§ ASSIGNMENT: Only the pictures are to be left out; please reproduce everything else in the data exactly.

§ GIVEN RECORDS:
-------------------------

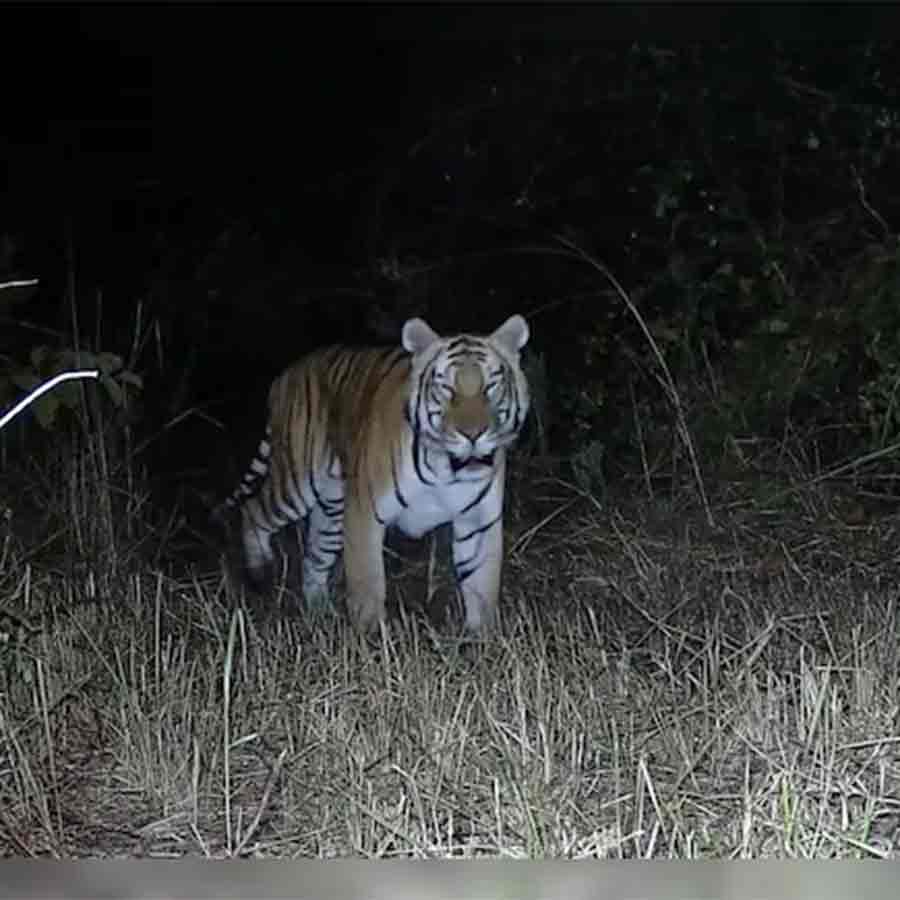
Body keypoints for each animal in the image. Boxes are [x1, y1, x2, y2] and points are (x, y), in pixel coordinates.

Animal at [220, 313, 530, 634]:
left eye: (491, 385)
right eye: (446, 388)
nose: (473, 434)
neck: (448, 469)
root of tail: (286, 374)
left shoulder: (479, 521)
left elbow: (482, 589)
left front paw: (483, 638)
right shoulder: (364, 513)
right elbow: (367, 584)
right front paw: (370, 638)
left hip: (332, 508)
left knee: (314, 556)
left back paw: (318, 612)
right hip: (297, 482)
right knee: (253, 509)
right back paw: (260, 573)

-------------------------

§ ANSWER BOX:
Body keypoints for each animal in the image. Boxes are [x1, y1, x2, y2] and points are (x, y), in pixel coordinates.

Animal at [220, 313, 530, 634]:
left eye: (491, 385)
right eye: (446, 388)
nose: (473, 434)
neck: (448, 469)
root of tail: (286, 374)
left shoulder: (479, 521)
left elbow: (482, 589)
left front paw: (483, 638)
right shoulder: (364, 513)
right elbow: (367, 584)
right front paw: (370, 638)
left hip: (332, 508)
left knee: (314, 556)
left back paw: (318, 612)
right hip: (297, 482)
right knee: (253, 509)
right back paw: (260, 573)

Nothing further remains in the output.